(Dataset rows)
────
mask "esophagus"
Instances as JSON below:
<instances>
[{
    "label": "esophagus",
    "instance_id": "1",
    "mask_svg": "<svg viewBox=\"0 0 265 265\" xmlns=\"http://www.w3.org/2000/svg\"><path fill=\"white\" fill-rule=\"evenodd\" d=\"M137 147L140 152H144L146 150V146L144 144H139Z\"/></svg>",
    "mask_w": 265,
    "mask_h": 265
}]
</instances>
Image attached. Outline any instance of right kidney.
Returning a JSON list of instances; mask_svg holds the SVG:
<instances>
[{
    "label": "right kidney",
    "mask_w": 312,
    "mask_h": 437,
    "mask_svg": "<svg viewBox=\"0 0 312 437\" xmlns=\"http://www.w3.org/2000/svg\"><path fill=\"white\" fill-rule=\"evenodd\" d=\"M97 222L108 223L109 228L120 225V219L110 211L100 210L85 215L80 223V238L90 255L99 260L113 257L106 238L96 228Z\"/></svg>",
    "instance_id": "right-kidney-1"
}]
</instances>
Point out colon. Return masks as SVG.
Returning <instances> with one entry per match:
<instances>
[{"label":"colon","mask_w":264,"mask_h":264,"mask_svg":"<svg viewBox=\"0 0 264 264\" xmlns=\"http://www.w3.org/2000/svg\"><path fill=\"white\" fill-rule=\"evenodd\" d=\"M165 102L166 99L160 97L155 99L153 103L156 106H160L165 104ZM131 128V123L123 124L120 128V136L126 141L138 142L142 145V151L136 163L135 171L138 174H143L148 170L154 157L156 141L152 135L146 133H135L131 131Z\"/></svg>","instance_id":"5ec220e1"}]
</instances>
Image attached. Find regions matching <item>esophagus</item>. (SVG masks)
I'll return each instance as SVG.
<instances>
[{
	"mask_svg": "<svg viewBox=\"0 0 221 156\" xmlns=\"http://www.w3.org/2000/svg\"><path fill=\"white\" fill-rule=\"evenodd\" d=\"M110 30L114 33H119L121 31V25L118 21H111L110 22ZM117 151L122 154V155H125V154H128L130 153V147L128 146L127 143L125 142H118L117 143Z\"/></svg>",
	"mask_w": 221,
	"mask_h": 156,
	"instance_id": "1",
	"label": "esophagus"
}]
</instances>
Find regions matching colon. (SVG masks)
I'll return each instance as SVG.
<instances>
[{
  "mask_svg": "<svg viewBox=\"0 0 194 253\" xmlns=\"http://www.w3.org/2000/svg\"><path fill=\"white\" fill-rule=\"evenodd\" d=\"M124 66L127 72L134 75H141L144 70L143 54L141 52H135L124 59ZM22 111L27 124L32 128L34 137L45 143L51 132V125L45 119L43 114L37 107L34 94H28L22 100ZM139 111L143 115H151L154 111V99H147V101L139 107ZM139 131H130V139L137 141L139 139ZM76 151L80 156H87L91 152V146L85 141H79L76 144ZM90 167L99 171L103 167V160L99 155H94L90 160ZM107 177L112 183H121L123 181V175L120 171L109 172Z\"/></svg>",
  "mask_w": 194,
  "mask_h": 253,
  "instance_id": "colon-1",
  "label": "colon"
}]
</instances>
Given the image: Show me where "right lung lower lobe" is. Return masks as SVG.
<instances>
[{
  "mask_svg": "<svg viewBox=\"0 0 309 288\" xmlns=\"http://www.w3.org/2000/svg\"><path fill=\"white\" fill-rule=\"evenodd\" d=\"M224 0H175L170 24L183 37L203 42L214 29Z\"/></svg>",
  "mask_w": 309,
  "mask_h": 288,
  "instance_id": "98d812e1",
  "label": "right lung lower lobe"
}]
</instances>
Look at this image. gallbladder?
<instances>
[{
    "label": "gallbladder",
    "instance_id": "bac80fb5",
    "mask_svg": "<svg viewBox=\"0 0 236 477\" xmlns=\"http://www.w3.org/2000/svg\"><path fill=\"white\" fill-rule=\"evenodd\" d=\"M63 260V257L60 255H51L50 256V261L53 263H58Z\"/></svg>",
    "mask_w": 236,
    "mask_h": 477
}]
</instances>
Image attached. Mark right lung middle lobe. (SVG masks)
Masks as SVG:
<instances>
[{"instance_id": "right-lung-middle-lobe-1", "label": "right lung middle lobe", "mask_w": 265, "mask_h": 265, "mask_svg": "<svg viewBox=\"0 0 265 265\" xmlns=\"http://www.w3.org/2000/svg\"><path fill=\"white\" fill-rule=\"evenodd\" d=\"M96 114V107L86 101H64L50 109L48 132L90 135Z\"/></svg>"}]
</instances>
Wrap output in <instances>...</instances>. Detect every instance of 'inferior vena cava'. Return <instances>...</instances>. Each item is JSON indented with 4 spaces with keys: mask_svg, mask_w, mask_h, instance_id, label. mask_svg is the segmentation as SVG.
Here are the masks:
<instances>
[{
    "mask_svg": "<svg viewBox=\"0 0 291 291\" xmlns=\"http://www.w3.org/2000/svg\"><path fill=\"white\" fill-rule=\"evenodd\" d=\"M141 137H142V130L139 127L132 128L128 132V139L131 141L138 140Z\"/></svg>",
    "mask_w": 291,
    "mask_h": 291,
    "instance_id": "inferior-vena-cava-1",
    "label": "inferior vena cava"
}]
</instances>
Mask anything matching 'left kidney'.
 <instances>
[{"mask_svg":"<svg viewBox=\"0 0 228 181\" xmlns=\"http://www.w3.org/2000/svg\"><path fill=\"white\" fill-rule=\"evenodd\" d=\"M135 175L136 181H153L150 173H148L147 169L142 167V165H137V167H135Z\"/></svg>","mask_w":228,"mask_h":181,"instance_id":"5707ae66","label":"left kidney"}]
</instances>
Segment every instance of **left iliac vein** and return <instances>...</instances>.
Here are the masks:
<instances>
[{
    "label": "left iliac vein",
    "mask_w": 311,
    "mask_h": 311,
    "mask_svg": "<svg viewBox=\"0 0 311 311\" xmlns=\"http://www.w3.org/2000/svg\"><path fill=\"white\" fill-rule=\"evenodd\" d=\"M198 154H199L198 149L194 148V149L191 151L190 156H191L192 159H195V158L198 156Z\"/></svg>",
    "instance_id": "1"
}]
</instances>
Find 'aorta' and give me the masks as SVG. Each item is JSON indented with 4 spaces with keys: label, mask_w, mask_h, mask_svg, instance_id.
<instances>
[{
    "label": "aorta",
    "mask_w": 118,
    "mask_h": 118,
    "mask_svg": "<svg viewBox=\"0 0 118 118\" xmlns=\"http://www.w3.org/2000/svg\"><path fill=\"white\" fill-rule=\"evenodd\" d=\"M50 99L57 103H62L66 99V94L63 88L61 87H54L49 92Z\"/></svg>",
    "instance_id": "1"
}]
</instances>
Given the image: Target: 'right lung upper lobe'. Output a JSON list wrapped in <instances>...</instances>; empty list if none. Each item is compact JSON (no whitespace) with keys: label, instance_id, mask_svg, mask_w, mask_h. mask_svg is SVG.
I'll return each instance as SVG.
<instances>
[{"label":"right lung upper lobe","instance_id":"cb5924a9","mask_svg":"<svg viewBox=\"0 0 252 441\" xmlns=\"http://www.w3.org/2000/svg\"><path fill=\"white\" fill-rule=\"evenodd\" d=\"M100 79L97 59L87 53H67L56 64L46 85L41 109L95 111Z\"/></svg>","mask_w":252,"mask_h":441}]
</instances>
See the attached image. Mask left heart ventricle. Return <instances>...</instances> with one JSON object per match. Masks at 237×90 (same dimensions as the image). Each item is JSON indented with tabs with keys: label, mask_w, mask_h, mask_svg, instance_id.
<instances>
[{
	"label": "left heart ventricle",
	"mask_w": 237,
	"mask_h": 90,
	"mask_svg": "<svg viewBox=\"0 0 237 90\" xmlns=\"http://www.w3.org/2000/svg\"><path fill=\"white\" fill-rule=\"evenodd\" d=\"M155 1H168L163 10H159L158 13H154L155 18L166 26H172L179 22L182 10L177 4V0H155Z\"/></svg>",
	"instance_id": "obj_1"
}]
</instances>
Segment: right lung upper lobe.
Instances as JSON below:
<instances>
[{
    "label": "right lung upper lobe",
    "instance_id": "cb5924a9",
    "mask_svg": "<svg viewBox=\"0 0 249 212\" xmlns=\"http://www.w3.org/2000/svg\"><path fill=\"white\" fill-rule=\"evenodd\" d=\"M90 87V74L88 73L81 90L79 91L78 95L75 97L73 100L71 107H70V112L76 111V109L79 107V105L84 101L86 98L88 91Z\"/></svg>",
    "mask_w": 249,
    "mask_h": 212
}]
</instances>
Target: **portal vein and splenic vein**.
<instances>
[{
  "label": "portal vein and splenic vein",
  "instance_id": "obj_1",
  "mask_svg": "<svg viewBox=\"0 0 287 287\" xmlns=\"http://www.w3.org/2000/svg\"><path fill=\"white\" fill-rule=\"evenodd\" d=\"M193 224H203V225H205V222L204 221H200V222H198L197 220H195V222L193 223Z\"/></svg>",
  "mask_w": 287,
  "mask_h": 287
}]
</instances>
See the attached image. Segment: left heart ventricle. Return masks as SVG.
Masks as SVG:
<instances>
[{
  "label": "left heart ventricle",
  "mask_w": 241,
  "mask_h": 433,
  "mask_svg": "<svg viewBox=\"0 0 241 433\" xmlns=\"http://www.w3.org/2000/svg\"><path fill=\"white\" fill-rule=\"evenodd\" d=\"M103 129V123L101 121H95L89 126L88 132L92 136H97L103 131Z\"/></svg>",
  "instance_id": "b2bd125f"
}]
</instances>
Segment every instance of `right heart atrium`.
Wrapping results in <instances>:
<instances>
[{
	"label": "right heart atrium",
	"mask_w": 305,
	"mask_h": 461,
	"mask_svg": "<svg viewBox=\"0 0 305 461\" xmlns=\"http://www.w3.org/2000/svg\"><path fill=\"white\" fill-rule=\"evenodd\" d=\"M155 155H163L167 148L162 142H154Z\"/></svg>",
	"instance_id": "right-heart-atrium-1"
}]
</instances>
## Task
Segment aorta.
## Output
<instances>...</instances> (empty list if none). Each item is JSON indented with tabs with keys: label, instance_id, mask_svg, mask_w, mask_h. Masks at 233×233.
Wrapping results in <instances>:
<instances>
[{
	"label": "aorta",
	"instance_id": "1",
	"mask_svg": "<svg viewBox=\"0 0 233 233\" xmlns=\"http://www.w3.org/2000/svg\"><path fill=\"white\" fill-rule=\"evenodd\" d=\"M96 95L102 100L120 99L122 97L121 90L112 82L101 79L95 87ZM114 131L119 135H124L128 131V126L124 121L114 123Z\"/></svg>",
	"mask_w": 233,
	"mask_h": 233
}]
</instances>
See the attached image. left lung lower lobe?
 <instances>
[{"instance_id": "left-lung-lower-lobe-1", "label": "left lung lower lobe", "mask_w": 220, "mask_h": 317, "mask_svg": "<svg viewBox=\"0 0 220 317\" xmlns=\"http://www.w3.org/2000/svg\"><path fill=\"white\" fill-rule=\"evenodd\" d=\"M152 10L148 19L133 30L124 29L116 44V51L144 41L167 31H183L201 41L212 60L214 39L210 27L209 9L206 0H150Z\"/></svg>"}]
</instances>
────
■ TASK OBJECTIVE ■
Which lines in the data above contain the string "vena"? Copy each of them, matching case exactly.

■ REPLY TO THE TASK ■
Wrap output in <instances>...</instances>. Detect every instance of 'inferior vena cava'. Return <instances>...</instances>. Each item is JSON indented with 4 spaces with keys: mask_svg, mask_w, mask_h, instance_id, label. mask_svg is the segmentation as SVG.
    "instance_id": "inferior-vena-cava-1",
    "label": "inferior vena cava"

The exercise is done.